(Passage shown)
The End of Equality
Citizens of developed societies have always regarded themselves as the winners of globalization. But this is not true—the capitalist revolution is devouring its own children.
Perhaps in the nineteenth century there were texts more affirmatively speaking about capitalism than The Communist Manifesto, but not many of them appeared. As paradoxical as it sounds, The Manifesto is not only a frontal attack on capitalism, but also its great apology. Marx and Engels extensively and openly praised the ability of capitalism to destroy the old, feudal relations, melting everything that was solid. This point of view is quite clear if you remember the evident progressivism in Marx’s thinking—he sees capitalism as terrible, but still better than what went before: slavery and feudalism.
It is a pragmatic and technical superiority— Marx was aware that at a certain stage of its development capitalism was a factor positively transforming society through accelerating the pace of development of the means of production and through releasing the productive forces from feudal shackles. Marx, who avoids an ahistorical approach and considers socio-economic phenomena in their specific contexts, perceives capitalism in a perspective similar to that in which the French Revolution showed it (we must remember that Marx was born only three decades after this event and lived in an era which was defined, among other things, by the bourgeois revolution in France).
(End Passage shown)
- Assigned task A: Return each line of the records that contains the string "person", matching case exactly.
The records have no connection to the essay on capitalism.
(Information shown)
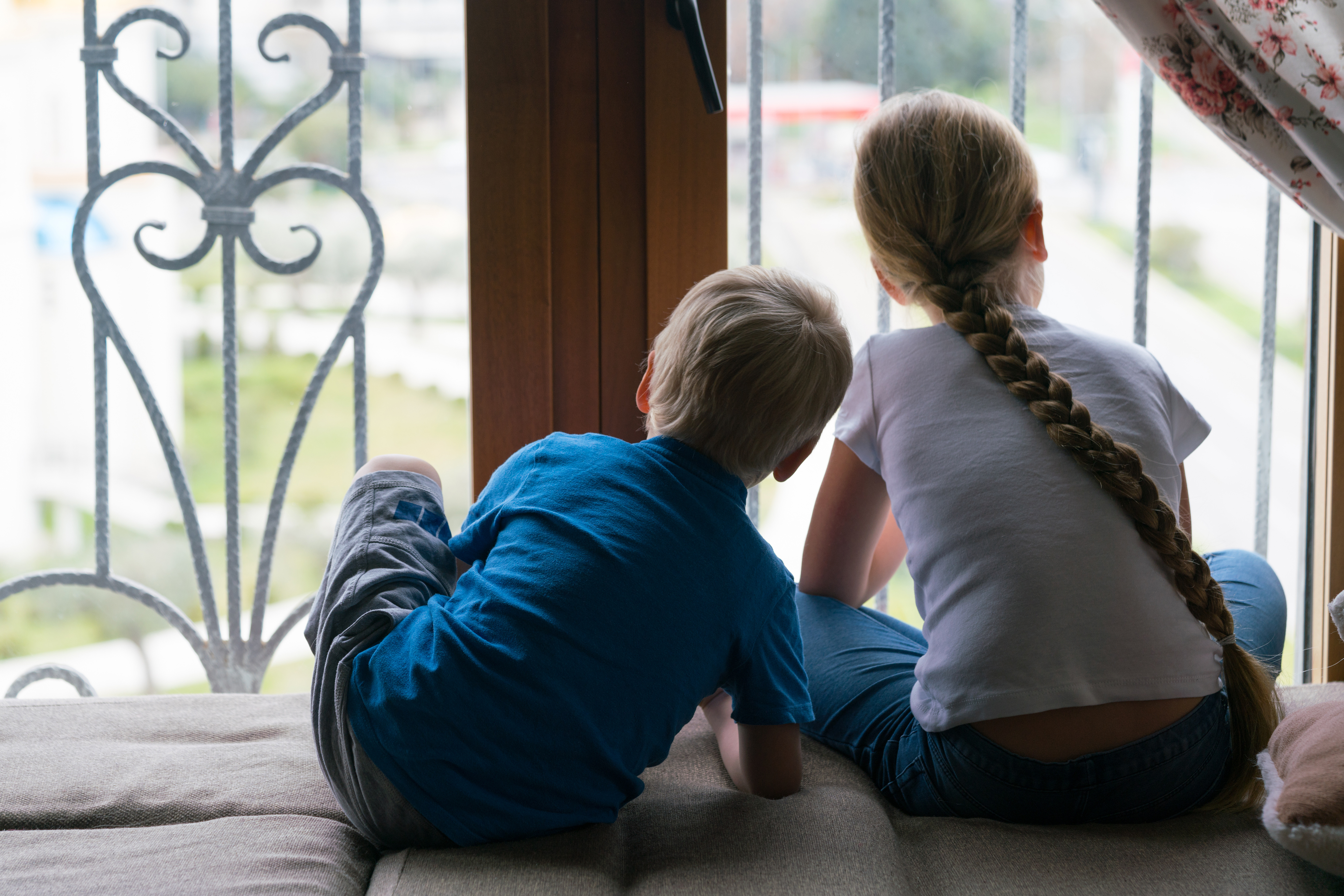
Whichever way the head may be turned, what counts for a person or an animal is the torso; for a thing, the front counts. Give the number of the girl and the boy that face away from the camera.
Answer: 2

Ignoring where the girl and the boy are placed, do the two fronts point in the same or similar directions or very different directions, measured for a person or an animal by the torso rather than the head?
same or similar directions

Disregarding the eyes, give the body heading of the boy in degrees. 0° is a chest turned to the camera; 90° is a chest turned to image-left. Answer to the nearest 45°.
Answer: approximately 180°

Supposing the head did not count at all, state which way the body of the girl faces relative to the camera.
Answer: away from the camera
(End Information shown)
- Assigned task B: Echo the part of the essay on capitalism starting with "It is a pragmatic" and going on through "revolution in France).", word for word.

- Worked solution A:
Whichever way the head may be turned, what counts for a person or an animal is the torso; for a thing, the front counts. Give the number of the girl and the boy that face away from the camera.
Ignoring where the girl and the boy are placed, do the two fronts point in the same or similar directions or very different directions, measured for a person or an animal by the torso rather than the head?

- Worked solution B:
It is a pragmatic and technical superiority— Marx was aware that at a certain stage of its development capitalism was a factor positively transforming society through accelerating the pace of development of the means of production and through releasing the productive forces from feudal shackles. Marx, who avoids an ahistorical approach and considers socio-economic phenomena in their specific contexts, perceives capitalism in a perspective similar to that in which the French Revolution showed it (we must remember that Marx was born only three decades after this event and lived in an era which was defined, among other things, by the bourgeois revolution in France).